Finance leases will play a bigger role in the future of the AI industry as capital expenditure levels continue to climb in the upcoming quarters. When regular capital expenditures and finance leases are combined, it becomes clear that hyperscalers’ capital expenditures are more intense than investors might anticipate. Additionally, it makes it easier to compare hyperscalers that lease with those who purchase their data centers entirely.
Morgan Stanley believes that when finance leases are taken into account, Microsoft’s capex-to-sales ratio rose from 28% to 38% in fiscal year 2026. Over the same time span, Oracle’s capital expenditures to sales ratio grew from 41% to 58%.

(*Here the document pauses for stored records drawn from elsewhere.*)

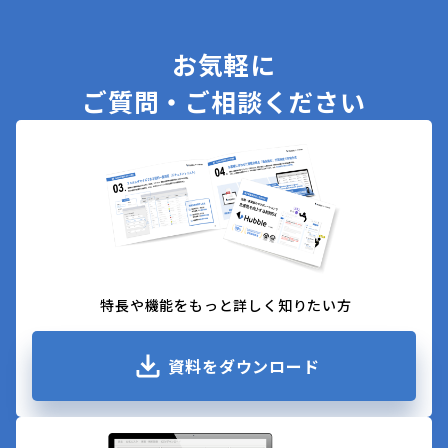
お気軽に
ご質問・ご相談ください
特長や機能をもっと詳しく知りたい方
資料をダウンロード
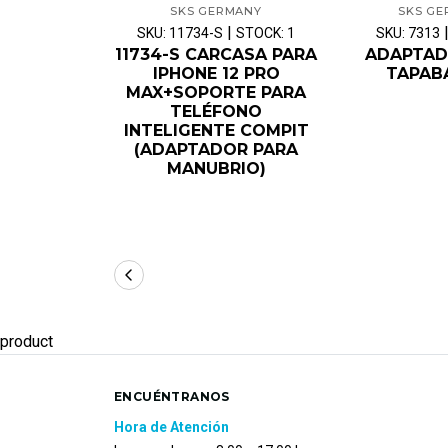
SKS GERMANY
SKS G
|
SKU: 11734-S
STOCK: 1
SKU: 7313
11734-S CARCASA PARA
ADAPTAD
IPHONE 12 PRO
TAPAB
MAX+SOPORTE PARA
TELÉFONO
INTELIGENTE COMPIT
(ADAPTADOR PARA
MANUBRIO)
product
ENCUÉNTRANOS
Hora de Atención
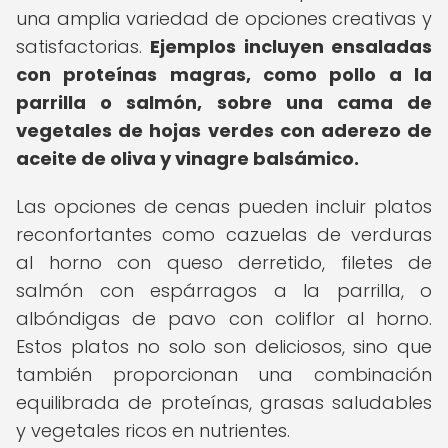
una amplia variedad de opciones creativas y
satisfactorias.
Ejemplos incluyen ensaladas
con proteínas magras, como pollo a la
parrilla o salmón, sobre una cama de
vegetales de hojas verdes con aderezo de
aceite de oliva y vinagre balsámico.
Las opciones de cenas pueden incluir platos
reconfortantes como cazuelas de verduras
al horno con queso derretido, filetes de
salmón con espárragos a la parrilla, o
albóndigas de pavo con coliflor al horno.
Estos platos no solo son deliciosos, sino que
también proporcionan una combinación
equilibrada de proteínas, grasas saludables
y vegetales ricos en nutrientes.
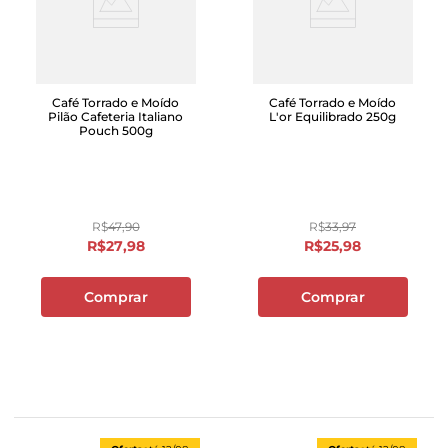
Café Torrado e Moído
Café Torrado e Moído
Pilão Cafeteria Italiano
L'or Equilibrado 250g
Pouch 500g
R$
47
,
90
R$
33
,
97
R$
27
,
98
R$
25
,
98
Comprar
Comprar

More hyperscalers are beginning to use financing leases at a time when the capital-intensity levels of Google, Microsoft, Oracle, and Meta have increased to their greatest levels since their first public offerings. Amazon has changed its strategy and started committing to new leases after previously moving away from finance leasing in favor of asset ownership. For its most recent July quarter, the corporation reported $937 million in property and equipment purchased through finance leases, a significant increase from the $181 million spent during the same period the previous year.
Furthermore, Amazon and Meta have been expanding the number of contracted leases that have not yet begun, or lease commitments. Data centers and networking accounted for the majority of Meta’s $52.6 billion in operating and finance lease commitments for the most recent July quarter. Compared to the $6.2 billion in operating lease agreements that Meta disclosed a year ago, that represents a significant increase.
These businesses will start to pay the related costs as soon as these leases start and the assets are put to use.